Mass-radius relation of intermediate-age disk super star clusters of M82

TL;DR

This study analyzes the structural properties and evolution of 99 intermediate-age super star clusters in M82, revealing their mass-radius relation, survival prospects, and comparison with globular clusters.

Contribution

It provides the first comprehensive structural and dynamical analysis of M82's SSCs, including their mass-radius relation and long-term survival predictions.

Findings

SSCs follow a power-law mass function with index 1.5.

Most clusters are expanding and will dissolve in ~2 Gyr.

A small group of clusters may survive for a Hubble time.

Abstract

We present a complete set of structural parameters for a sample of 99 intermediate-age Super Star Cluster (SSCs) in the disk of M82, and carry out a survival analysis using the semi-analytical cluster evolution code EMACSS. The parameters are based on the profile-fitting analysis carried out in a previous work, with the mass-related quantities derived using a mass-to-light ratio for a constant age of 100 Myr.
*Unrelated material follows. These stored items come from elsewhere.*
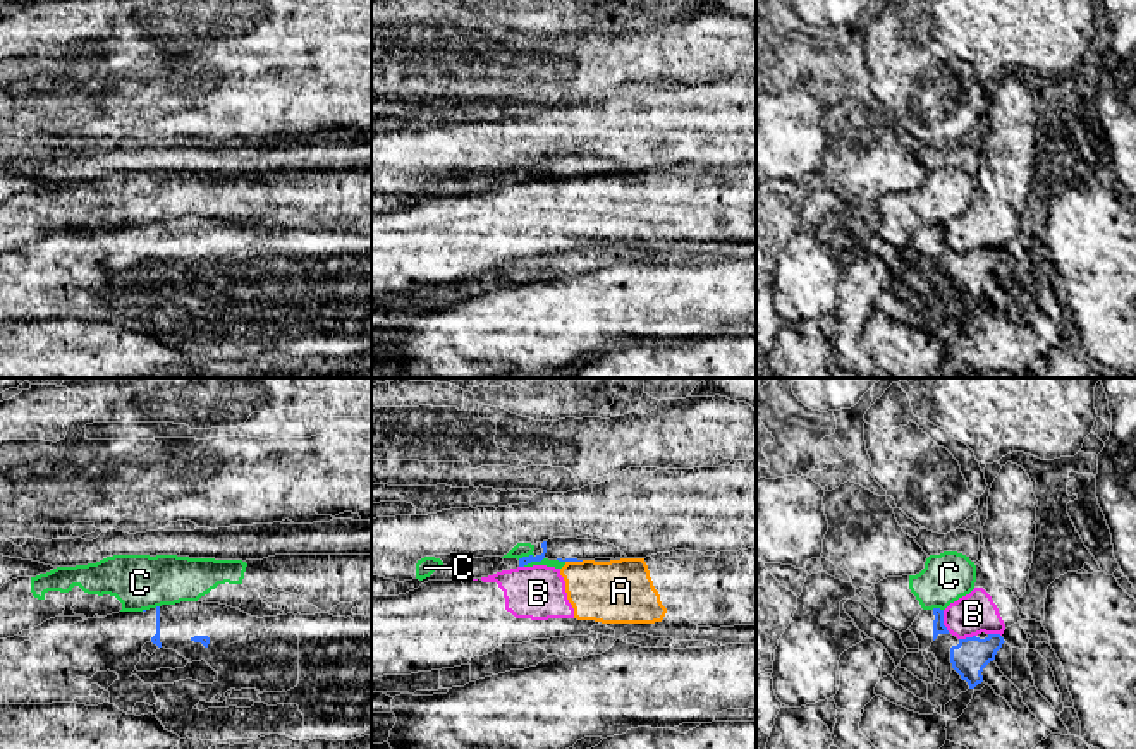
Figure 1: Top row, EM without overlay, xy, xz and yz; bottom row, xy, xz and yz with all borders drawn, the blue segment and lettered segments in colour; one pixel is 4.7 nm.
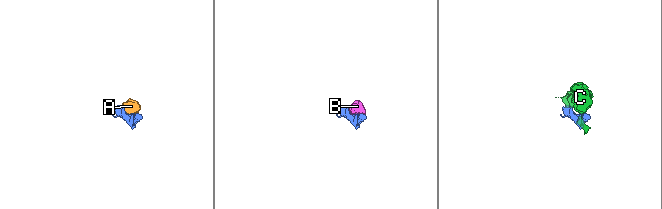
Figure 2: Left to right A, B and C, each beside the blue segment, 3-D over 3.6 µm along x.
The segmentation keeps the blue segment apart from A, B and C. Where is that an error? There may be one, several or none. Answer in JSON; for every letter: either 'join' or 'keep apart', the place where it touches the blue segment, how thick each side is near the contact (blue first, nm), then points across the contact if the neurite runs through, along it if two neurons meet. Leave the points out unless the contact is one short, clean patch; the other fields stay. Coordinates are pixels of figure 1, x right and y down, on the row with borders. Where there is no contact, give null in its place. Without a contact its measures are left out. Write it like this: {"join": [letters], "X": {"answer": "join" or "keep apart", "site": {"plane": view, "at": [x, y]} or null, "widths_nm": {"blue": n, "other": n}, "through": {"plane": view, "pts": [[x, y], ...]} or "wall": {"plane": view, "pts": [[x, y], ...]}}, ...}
{"join": [], "A": {"answer": "keep apart", "site": {"plane": "xz", "at": [574, 560]}, "widths_nm": {"blue": 20, "other": 300}, "wall": {"plane": "xz", "pts": [[583, 560], [566, 562]]}}, "B": {"answer": "keep apart", "site": {"plane": "yz", "at": [942, 621]}, "widths_nm": {"blue": 60, "other": 190}, "wall": {"plane": "yz", "pts": [[942, 610], [942, 624], [949, 631]]}}, "C": {"answer": "keep apart", "site": {"plane": "xz", "at": [533, 560]}, "widths_nm": {"blue": 50, "other": 40}, "wall": {"plane": "xz", "pts": [[543, 557], [523, 566]]}}}

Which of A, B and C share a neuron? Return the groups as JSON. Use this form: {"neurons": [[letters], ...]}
{"neurons": [["A", "B"], ["C"]]}

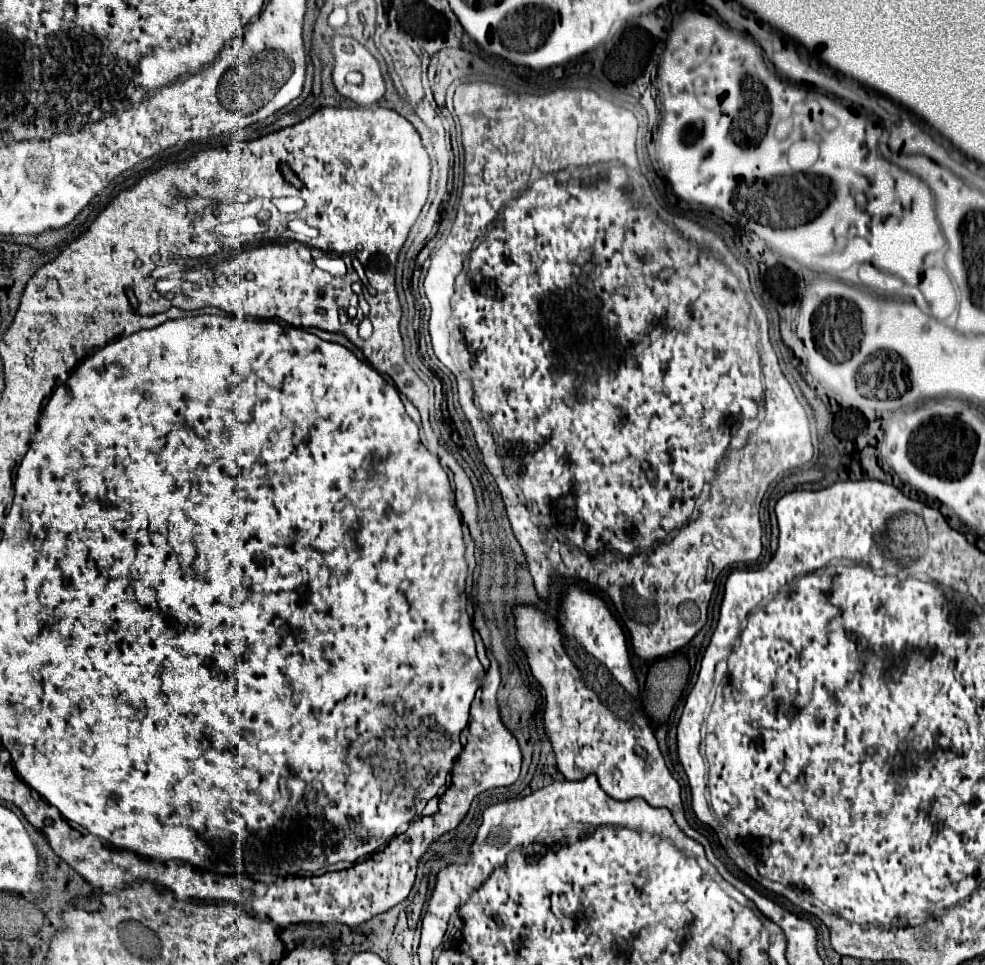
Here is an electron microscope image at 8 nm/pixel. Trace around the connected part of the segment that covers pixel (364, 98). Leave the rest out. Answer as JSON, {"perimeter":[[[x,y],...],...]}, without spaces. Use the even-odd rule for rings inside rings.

The SSCs follow a power-law mass function with an index ${\alpha}$=1.5, and a log-normal size function with a typical half-light radius, Rh=4.3 pc, which are both comparable with the values for clusters in the Magellanic Clouds, rather than in giant spirals. The majority of the SSCs follow a power-law mass-radius relation with an index of b=0.29${\pm}$0.05. A dynamical analysis of M82 SSCs using EMACSS suggests that 23% of the clusters are tidally-limited, with the rest undergoing expansion at present. Forward evolution of these clusters suggests that the majority would dissolve in ~2 Gyr. However, a group of four massive compact clusters, and another group of five SSCs at relatively large galactocentric distances, are found to survive for a Hubble time. The model-predicted mass, Rh, ${\mu_V}$ and core radius of these surviving SSCs at 12 Gyr are comparable with the corresponding values for the sample of Galactic globular clusters.